Eden Court, Inverness

Wednesday, March 28

***

Recreating the feel of a dilapidated Hebridean cottage in the OneTouch Theatre, The Dwelling Place asked its audience to consider the slow erosion of the island way of life.

Throughout the hour, brothers Jamie and Lewis Wardrop try to conjure up this idea of island life – its intimacy, its sense of community – and how it was disrupted and damaged through the encroachment of lords and landowners with their ideas of how the islands should be economically mobilised.

Though here in the OneTouch, with the seats pulled back to create an open space for the show, all the items appeared so distant and disparate from each other in this cavernous environment. Old shirts ostensibly from the cottage hang 10 feet above our heads from its high ceilings.

Yet there are problems too, beyond the space.
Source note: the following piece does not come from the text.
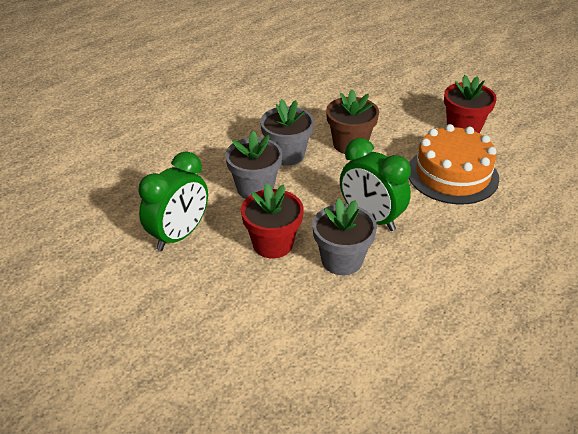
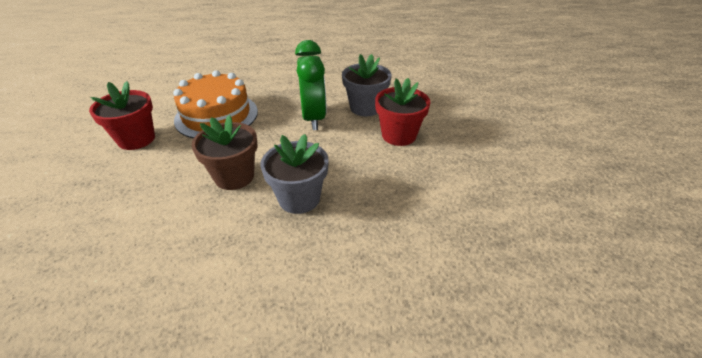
camera: 140 degrees left, 0 degrees up
green clock [138,152,208,251] -> none
grey flower pot [225,131,282,199] -> none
The Dwelling Place as a piece has certain beats it hits again and again: images of the decay and ruin of the old cottage projected around the hall, sudden bursts of loud dissonant music cutting through a peaceful moment, and the brothers’ low, menacing recitations of old poetry and books in a manner that made them sound like Arab Strap B-Sides.

The first couple of times it’s pleasingly challenging, but by the time a particularly aggressive burst of atonal accordion playing has forced a member of the audience to flee from the theatre with his fingers in his ears, I’m left feeling bored and slightly frustrated by the whole thing.

The whole production as a whole came across as somewhat shapeless – a series of disconnected vignettes and first-draft ideas that didn’t fully mesh together into a cohesive whole.

And yet there were moments that were beautiful, standing out like lighthouses in the din and squall of this production. In particular, the section in which the brothers Wardrop recreate the feel of the old ceilidhs worked magnificently.

The lighting flickering like a roaring fire, the audience drawn from the empty spaces around the theatre space into one corner, with Jamie telling old stories paired alongside Lewis’s fiddle-playing offered up the most idyllic and perfect snapshot of island life that one could hope for. It was a moment of intimacy that this production so desperately required.

Then everything sank back into the din of electronic beeping and ominous poetry, and that moment was lost. Maybe that was the point – but that doesn’t make the Dwelling Place any less frustrating to experience.